Thursday, October 05, 2006


I listen to BBC Radio 3 far less than I should do these days, and largely on the internet (because of poor equipment and reception problems here in Exeter). But I still regard it as, without doubt, the most important musical tutor in my life – I’ve revelled in everything from opera at the Grand Met and the Proms seasons right through to world music, jazz, contemporary, Night Waves, Mixing It (of course) Late Junction, Michael Berkeley’s Private Passions. The list is without end. So I have particular reason to rejoice that, as of 28 September 2006, R3 has been around for sixty glorious years – starting off as the Third Programme I remember reverentially from my childhood.

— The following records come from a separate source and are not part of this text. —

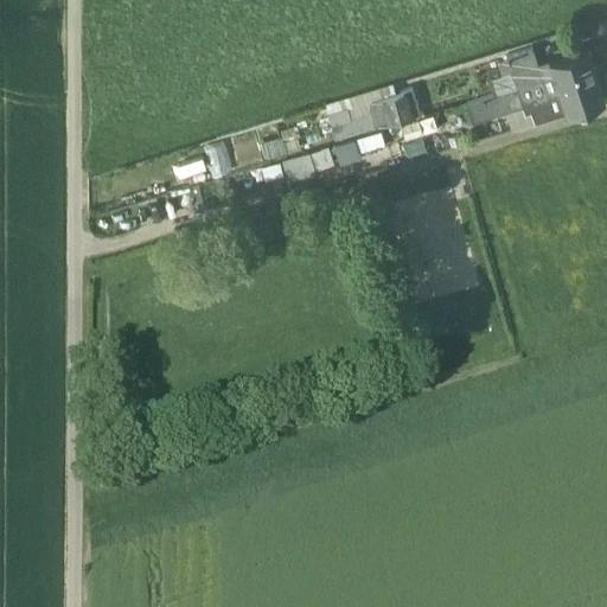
[(532,48),(506,57),(511,72),(537,64),(532,48)]
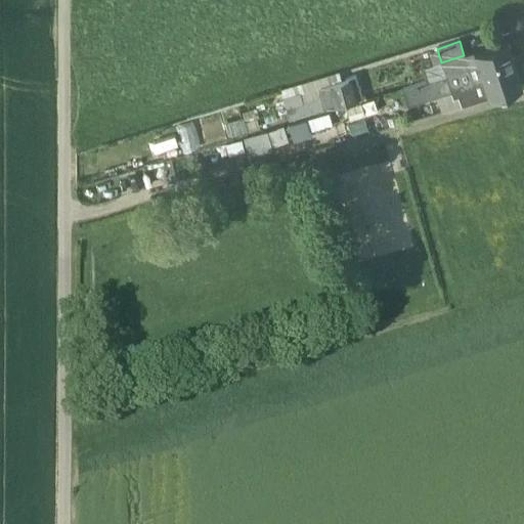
[(464,55),(441,62),(445,75),(450,92),(453,98),(459,96),(462,105),(521,85),(507,41),(464,55)]
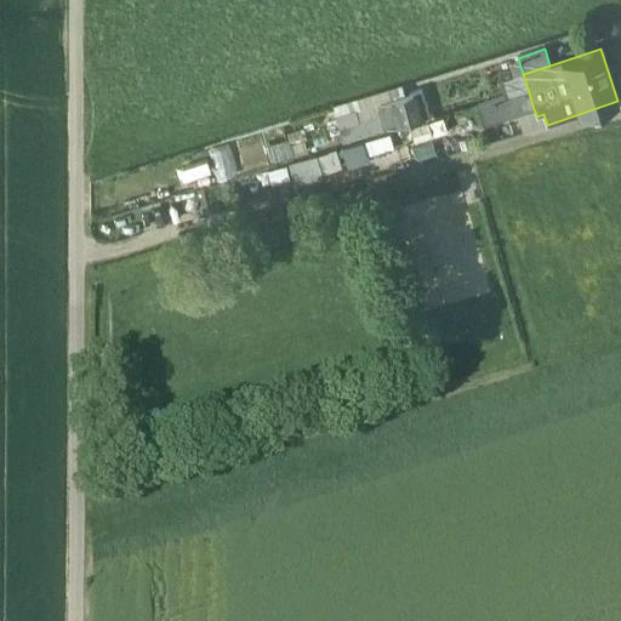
[(482,125),(534,109),(528,89),(477,104),(482,125)]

For me the two defining directors have been Roger Wright (1998–present), who has had the courage to change, and Sir John Drummond (1987–92) who stuck by contemporary music. I also ought to be especially grateful for the often-forgotten Stephen Hearst (1972–78), who, as well as expanding and developing my classical tastes, went with the late Derek Jewell’s Sounds Interesting. It was this programme that enabled me to sample art rock, fusion, folk and a range of ‘popular’ music with serious consequences. The programme for the anniversary celebrations is typically imaginative – and, contrary to Radio 3’s dreary ‘traditionalist’ critics, who put their own ossified preferences above musical adventure, it’s exactly where the station should be right now.

Very much a minority experience, but a veritable life-support machine for vital aural culture.